Role of inflammation in túbulo-interstitial damage associated to obstructive nephropathy

Obstructive nephropathy is characterized by an inflammatory state in the kidney, that is promoted by cytokines and growth factors produced by damaged tubular cells, infiltrated macrophages and accumulated myofibroblasts. This inflammatory state contributes to tubular atrophy and interstitial fibrosis characteristic of obstructive nephropathy. Accumulation of leukocytes, especially macrophages and T lymphocytes, in the renal interstitium is strongly associated to the progression of renal injury.
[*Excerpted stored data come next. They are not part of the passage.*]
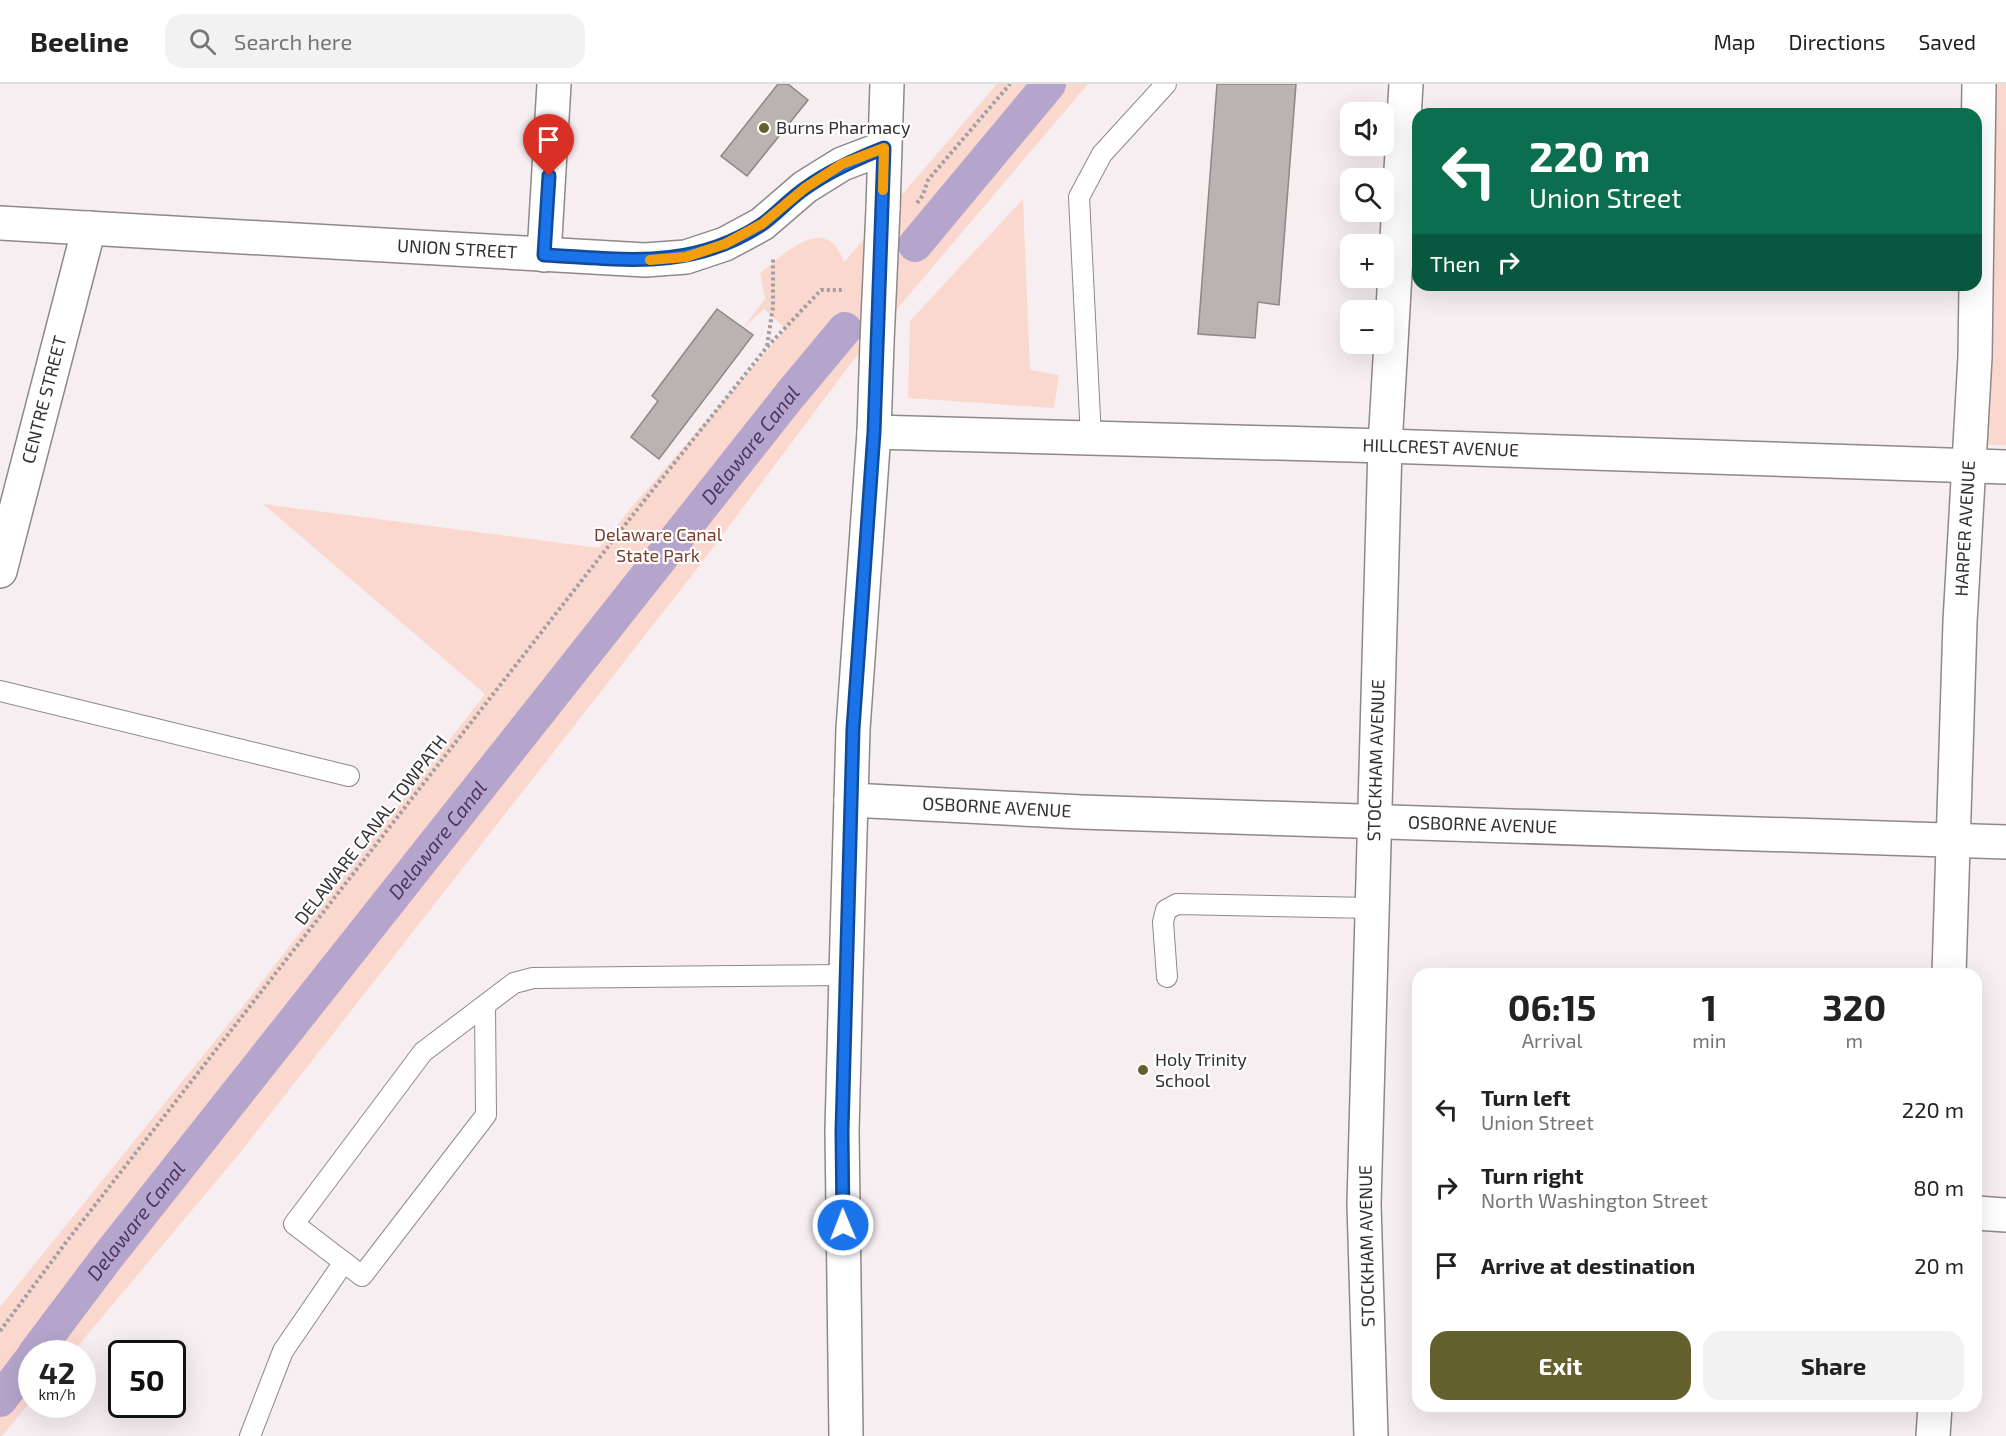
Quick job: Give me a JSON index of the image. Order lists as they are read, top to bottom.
{
  "streets": {
    "street": [
      "UNION STREET",
      "CENTRE STREET",
      "HILLCREST AVENUE",
      "HARPER AVENUE",
      "STOCKHAM AVENUE",
      "OSBORNE AVENUE"
    ],
    "path": ["DELAWARE CANAL TOWPATH"]
  },
  "crossings": [
    ["UNION STREET", "CENTRE STREET"],
    ["HILLCREST AVENUE", "HARPER AVENUE"],
    ["HILLCREST AVENUE", "STOCKHAM AVENUE"],
    ["HARPER AVENUE", "OSBORNE AVENUE"],
    ["STOCKHAM AVENUE", "OSBORNE AVENUE"]
  ],
  "water": ["Delaware Canal"],
  "parks": ["Delaware Canal State Park"],
  "places": ["Burns Pharmacy", "Holy Trinity School"],
  "page": {
    "header": "Beeline",
    "search": "Search here",
    "nav": ["Map", "Directions", "Saved"],
    "map_buttons": ["+", "−"],
    "turn": ["220 m", "Union Street"],
    "then": "Then",
    "eta": [
      "06:15",
      "Arrival",
      "1",
      "min",
      "320",
      "m"
    ],
    "list": [
      {
        "name": "Turn left",
        "note": "Union Street",
        "value": "220 m"
      },
      {
        "name": "Turn right",
        "note": "North Washington Street",
        "value": "80 m"
      },
      {
        "name": "Arrive at destination",
        "value": "20 m"
      }
    ],
    "buttons": ["Exit", "Share"],
    "speed": "42 km/h",
    "limit": "50"
  }
}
Proinflammatory cytokines, NF-κB activation, adhesion molecules, chemokines, growth factors, NO and oxidative stress contribute in different ways to progressive renal damage induced by obstructive nephropathy, as they induce leukocytes recruitment, tubular cell apoptosis and interstitial fibrosis. Increased angiotensin II production, increased oxidative stress and high levels of proinflammatory cytokines contribute to NF-κB activation which in turn induce the expression of adhesion molecules and chemokines responsible for leukocyte recruitment and iNOS and cytokines overexpression, which aggravates the inflammatory response in the damaged kidney. In this manuscript we revise the different events and regulatory mechanisms involved in inflammation associated to obstructive nephropathy.